## EXERCISE INSTRUCTIONS:
Down to the last line, repeat the entries exactly and drop any image.

++++ MATERIAL FOR THIS TASK

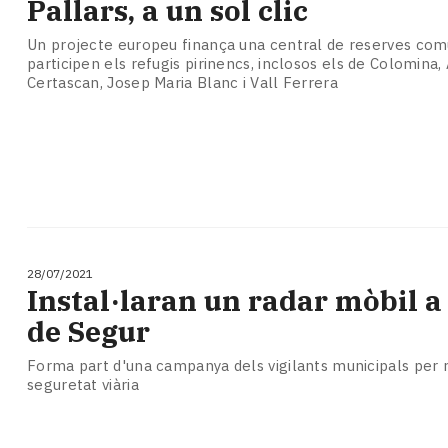
Pallars, a un sol clic
Subscriptors
La
Un projecte europeu finança una central de reserves com
newsletter
participen els refugis pirinencs, inclosos els de Colomina,
del
Certascan, Josep Maria Blanc i Vall Ferrera
Pallars
Contingut
patrocinat
Lo
més
llegit...
Editorial
28/07/2021
Instal·laran un radar mòbil a
de Segur
Forma part d'una campanya dels vigilants municipals per r
seguretat viària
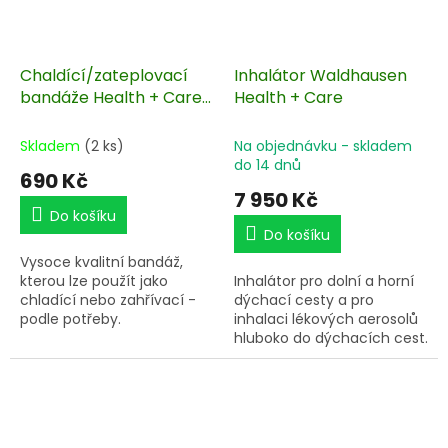
Chaldící/zateplovací
Inhalátor Waldhausen
bandáže Health + Care
Health + Care
Hot & Cold
Skladem
(2 ks)
Na objednávku - skladem
do 14 dnů
690 Kč
7 950 Kč
Do košíku
Do košíku
Vysoce kvalitní bandáž,
kterou lze použít jako
Inhalátor pro dolní a horní
chladící nebo zahřívací -
dýchací cesty a pro
podle potřeby.
inhalaci lékových aerosolů
hluboko do dýchacích cest.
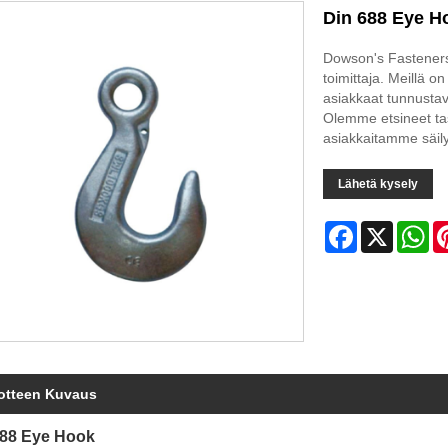
Din 688 Eye H
Dowson's Fasteners
toimittaja. Meillä on
asiakkaat tunnustav
Olemme etsineet ta
asiakkaitamme säil
Lähetä kysely
Facebook
X
Wh
otteen Kuvaus
688 Eye Hook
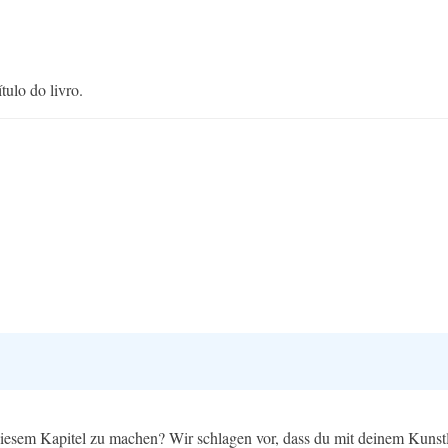
tulo do livro.
iesem Kapitel zu machen? Wir schlagen vor, dass du mit deinem Kunstle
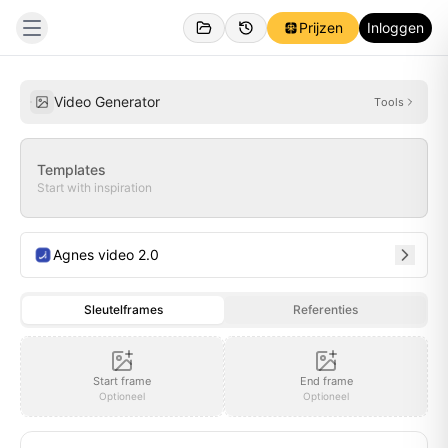
Prijzen
Inloggen
Persoonlijk
Inspiraties
Video Generator
Tools
Templates
Start with inspiration
Agnes video 2.0
Sleutelframes
Referenties
Start frame
End frame
Optioneel
Optioneel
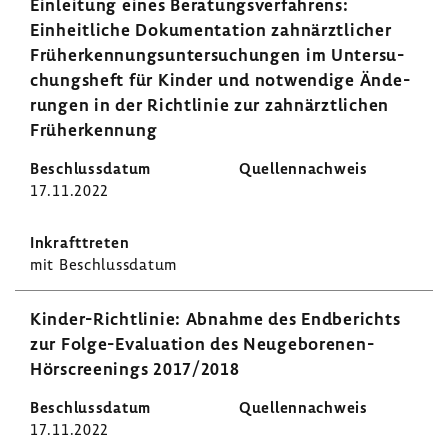
Einlei­tung eines Bera­tungs­ver­fah­rens:
Einheit­liche Doku­men­ta­tion zahn­ärzt­li­cher
Früh­erken­nungs­un­ter­su­chungen im Unter­su­
chungs­heft für Kinder und notwen­dige Ände­
rungen in der Richt­linie zur zahn­ärzt­li­chen
Früh­erken­nung
17.11.2022
mit Beschluss­datum
Kinder-​Richtlinie: Abnahme des Endbe­richts
zur Folge-​Evaluation des Neugeborenen-​
Hörscreenings 2017/2018
17.11.2022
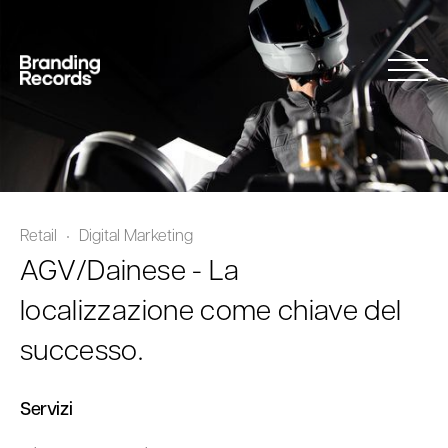
Retail
Digital Marketing
AGV/Dainese - La
localizzazione come chiave del
successo.
Servizi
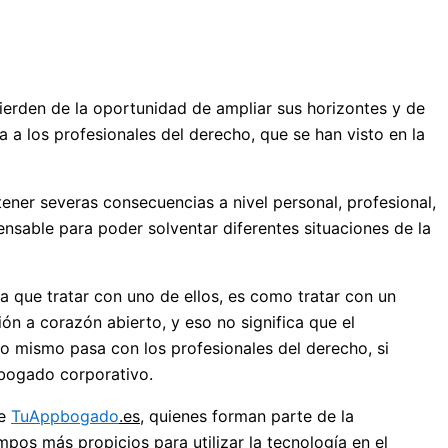
pierden de la oportunidad de ampliar sus horizontes y de
 a los profesionales del derecho, que se han visto en la
ener severas consecuencias a nivel personal, profesional,
nsable para poder solventar diferentes situaciones de la
 que tratar con uno de ellos, es como tratar con un
n a corazón abierto, y eso no significa que el
Lo mismo pasa con los profesionales del derecho, si
bogado corporativo.
de
TuAppbogado
.es
, quienes forman parte de la
os más propicios para utilizar la tecnología en el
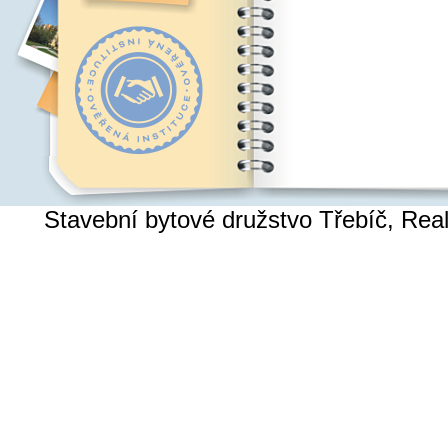
Stavební bytové družstvo Třebíč, Re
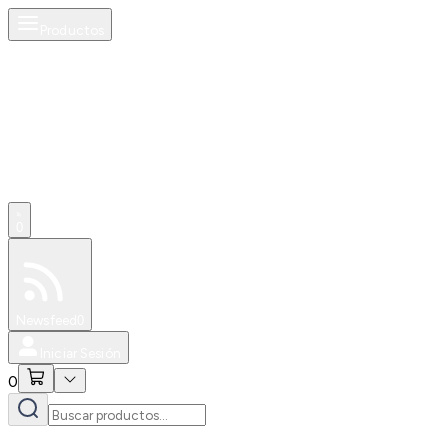
Productos
0
Especiales
Newsfeed
0
Iniciar Sesión
0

++++++++

## TASK OUTPUT:
Pallars, a un sol clic
Subscriptors
La
Un projecte europeu finança una central de reserves com
newsletter
participen els refugis pirinencs, inclosos els de Colomina,
del
Certascan, Josep Maria Blanc i Vall Ferrera
Pallars
Contingut
patrocinat
Lo
més
llegit...
Editorial
28/07/2021
Instal·laran un radar mòbil a
de Segur
Forma part d'una campanya dels vigilants municipals per r
seguretat viària
Chaldící/zateplovací
Inhalátor Waldhausen
bandáže Health + Care
Health + Care
Hot & Cold
Skladem
(2 ks)
Na objednávku - skladem
do 14 dnů
690 Kč
7 950 Kč
Do košíku
Do košíku
Vysoce kvalitní bandáž,
kterou lze použít jako
Inhalátor pro dolní a horní
chladící nebo zahřívací -
dýchací cesty a pro
podle potřeby.
inhalaci lékových aerosolů
hluboko do dýchacích cest.
Din 688 Eye H
Dowson's Fasteners
toimittaja. Meillä on
asiakkaat tunnustav
Olemme etsineet ta
asiakkaitamme säil
Lähetä kysely
Facebook
X
Wh
otteen Kuvaus
688 Eye Hook
tulo do livro.
iesem Kapitel zu machen? Wir schlagen vor, dass du mit deinem Kunstle
Prijzen
Inloggen
Persoonlijk
Inspiraties
Video Generator
Tools
Templates
Start with inspiration
Agnes video 2.0
Sleutelframes
Referenties
Start frame
End frame
Optioneel
Optioneel
Einlei­tung eines Bera­tungs­ver­fah­rens:
Einheit­liche Doku­men­ta­tion zahn­ärzt­li­cher
Früh­erken­nungs­un­ter­su­chungen im Unter­su­
chungs­heft für Kinder und notwen­dige Ände­
rungen in der Richt­linie zur zahn­ärzt­li­chen
Früh­erken­nung
17.11.2022
mit Beschluss­datum
Kinder-​Richtlinie: Abnahme des Endbe­richts
zur Folge-​Evaluation des Neugeborenen-​
Hörscreenings 2017/2018
17.11.2022
Retail
Digital Marketing
AGV/Dainese - La
localizzazione come chiave del
successo.
Servizi
pierden de la oportunidad de ampliar sus horizontes y de
 a los profesionales del derecho, que se han visto en la
ener severas consecuencias a nivel personal, profesional,
nsable para poder solventar diferentes situaciones de la
 que tratar con uno de ellos, es como tratar con un
n a corazón abierto, y eso no significa que el
Lo mismo pasa con los profesionales del derecho, si
bogado corporativo.
de
TuAppbogado
.es
, quienes forman parte de la
os más propicios para utilizar la tecnología en el
Stavební bytové družstvo Třebíč, Re
Productos
0
Especiales
Newsfeed
0
Iniciar Sesión
0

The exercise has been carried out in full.